Networks that don't exist until they're needed.
nullnet.ai · silence by default — every connection is earned, then erased
Most networks are default-open: everything can talk to everything, and a firewall claws the attack surface back down rule by rule. The surface starts as the entire network.
NullNet flips the logic. By default, nothing can talk to anything. A service can't reach another until the moment it genuinely needs to — the connection is built right then, just for that one conversation, and torn down once it's done.
There is no pre-built network waiting to be attacked — because there is no pre-built network at all.
Break in somewhere and there's no internal network to roam. The only paths that exist are the narrow, temporary ones carrying legitimate traffic right now.
A request comes in. The server walks the entire chain it will travel — if A needs B, and B needs C, that one request opens every link atomically, so the full path is ready at once. Each link is a dedicated VXLAN tunnel, private between two machines and alive only while in use; go idle past the timeout and the server tears it down.

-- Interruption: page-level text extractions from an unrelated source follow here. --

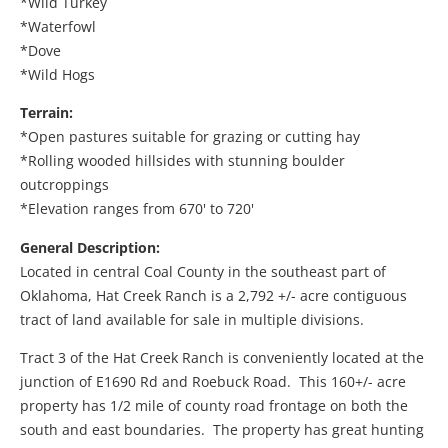
*Wild Turkey
*Waterfowl
*Dove
*Wild Hogs
Terrain:
*Open pastures suitable for grazing or cutting hay
*Rolling wooded hillsides with stunning boulder
outcroppings
*Elevation ranges from 670' to 720'
General Description:
Located in central Coal County in the southeast part of
Oklahoma, Hat Creek Ranch is a 2,792 +/- acre contiguous
tract of land available for sale in multiple divisions.
Tract 3 of the Hat Creek Ranch is conveniently located at the
junction of E1690 Rd and Roebuck Road. This 160+/- acre
property has 1/2 mile of county road frontage on both the
south and east boundaries. The property has great hunting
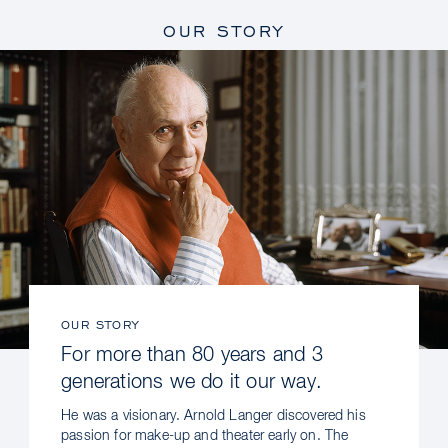
OUR STORY
OUR STORY
For more than 80 years and 3
generations we do it our way.
He was a visionary. Arnold Langer discovered his
passion for make-up and theater early on. The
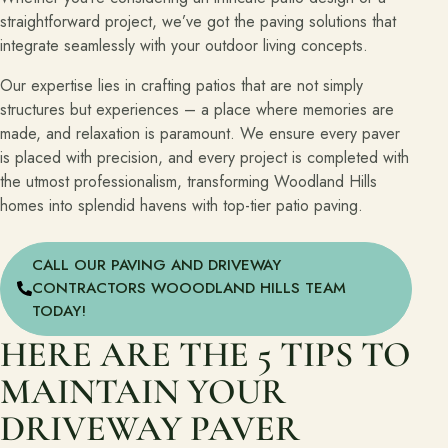
straightforward project, we’ve got the paving solutions that
integrate seamlessly with your outdoor living concepts.
Our expertise lies in crafting patios that are not simply
structures but experiences – a place where memories are
made, and relaxation is paramount. We ensure every paver
is placed with precision, and every project is completed with
the utmost professionalism, transforming Woodland Hills
homes into splendid havens with top-tier patio paving.
CALL OUR PAVING AND DRIVEWAY
CONTRACTORS WOOODLAND HILLS TEAM
TODAY!
HERE ARE THE 5 TIPS TO
MAINTAIN YOUR
DRIVEWAY PAVER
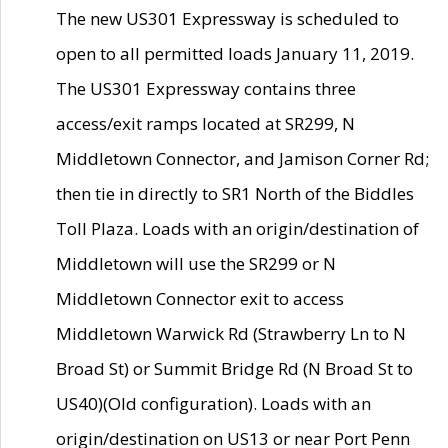
The new US301 Expressway is scheduled to
open to all permitted loads January 11, 2019.
The US301 Expressway contains three
access/exit ramps located at SR299, N
Middletown Connector, and Jamison Corner Rd;
then tie in directly to SR1 North of the Biddles
Toll Plaza. Loads with an origin/destination of
Middletown will use the SR299 or N
Middletown Connector exit to access
Middletown Warwick Rd (Strawberry Ln to N
Broad St) or Summit Bridge Rd (N Broad St to
US40)(Old configuration). Loads with an
origin/destination on US13 or near Port Penn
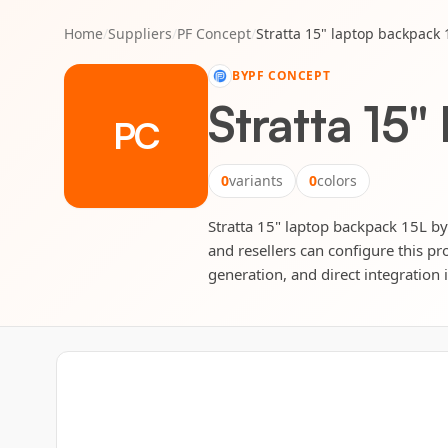
Home
/
Suppliers
/
PF Concept
/
Stratta 15" laptop backpack 
BY
PF CONCEPT
Stratta 15"
PC
0
variants
0
colors
Stratta 15" laptop backpack 15L by 
and resellers can configure this pr
generation, and direct integration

Three components coordinate over a gRPC control plane:
| Component | Role |
|---|---|
| 🧠 nullnet-server | The brain — the only piece that sees the whole picture. Holds the topology of who may talk to whom, and decides when to build each connection. |
| 🛰️ nullnet-client | The agent on each machine. Announces local services and watches for them reaching out — pausing the first request just long enough to have the path built. |
| 🚪 nullnet-proxy | The front door. The ingress edge for outside traffic, asking the server to build whatever's needed to deliver each request. |
- ⚡ On-demand tunnels — connections are blueprints, not roads.
- ⏱️ Millisecond setup — paths built the instant a request appears, erased when idle.
- 🎯 Millisecond attack surface — nothing standing to scan, pivot through, or persist on.
- 🔒 A private network per client — never a shared fabric.
- 🦀 Rust performance & safety — fast and memory-safe end to end.
Stop carving down an always-on attack surface. Start with one that never exists in the first place.